* ACTION ITEM *
Repeat each entry in the data, exactly.

[RECORDS SUPPLIED]

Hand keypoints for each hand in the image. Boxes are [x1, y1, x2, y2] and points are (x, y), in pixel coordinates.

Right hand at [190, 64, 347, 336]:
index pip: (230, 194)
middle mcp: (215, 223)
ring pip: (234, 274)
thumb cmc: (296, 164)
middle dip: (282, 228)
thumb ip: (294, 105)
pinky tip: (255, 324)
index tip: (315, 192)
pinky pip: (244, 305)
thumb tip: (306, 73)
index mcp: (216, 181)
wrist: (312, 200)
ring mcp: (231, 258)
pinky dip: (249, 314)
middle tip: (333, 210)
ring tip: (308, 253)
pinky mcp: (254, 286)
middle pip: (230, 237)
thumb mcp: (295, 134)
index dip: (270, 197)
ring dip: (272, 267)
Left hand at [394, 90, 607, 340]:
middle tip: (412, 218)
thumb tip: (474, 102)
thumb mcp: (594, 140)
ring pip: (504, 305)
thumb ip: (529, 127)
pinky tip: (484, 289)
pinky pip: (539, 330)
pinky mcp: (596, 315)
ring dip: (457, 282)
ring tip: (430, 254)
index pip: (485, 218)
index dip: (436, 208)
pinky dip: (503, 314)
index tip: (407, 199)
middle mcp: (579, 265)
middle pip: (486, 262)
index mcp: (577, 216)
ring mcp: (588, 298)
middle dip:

[/RECORDS SUPPLIED]

* RESULT OF THE TASK *
Hand keypoints for each hand in the image. Boxes are [x1, y1, x2, y2] and points are (x, y), in pixel coordinates.

Right hand at [190, 64, 347, 336]:
index pip: (230, 194)
middle mcp: (215, 223)
ring pip: (234, 274)
thumb cmc: (296, 164)
middle dip: (282, 228)
thumb ip: (294, 105)
pinky tip: (255, 324)
index tip: (315, 192)
pinky pip: (244, 305)
thumb tip: (306, 73)
index mcp: (216, 181)
wrist: (312, 200)
ring mcp: (231, 258)
pinky dip: (249, 314)
middle tip: (333, 210)
ring tip: (308, 253)
pinky mcp: (254, 286)
middle pip: (230, 237)
thumb mcp: (295, 134)
index dip: (270, 197)
ring dip: (272, 267)
Left hand at [394, 90, 607, 340]:
middle tip: (412, 218)
thumb tip: (474, 102)
thumb mcp: (594, 140)
ring pip: (504, 305)
thumb ip: (529, 127)
pinky tip: (484, 289)
pinky pip: (539, 330)
pinky mcp: (596, 315)
ring dip: (457, 282)
ring tip: (430, 254)
index pip: (485, 218)
index dip: (436, 208)
pinky dip: (503, 314)
index tip: (407, 199)
middle mcp: (579, 265)
middle pip: (486, 262)
index mcp: (577, 216)
ring mcp: (588, 298)
middle dip:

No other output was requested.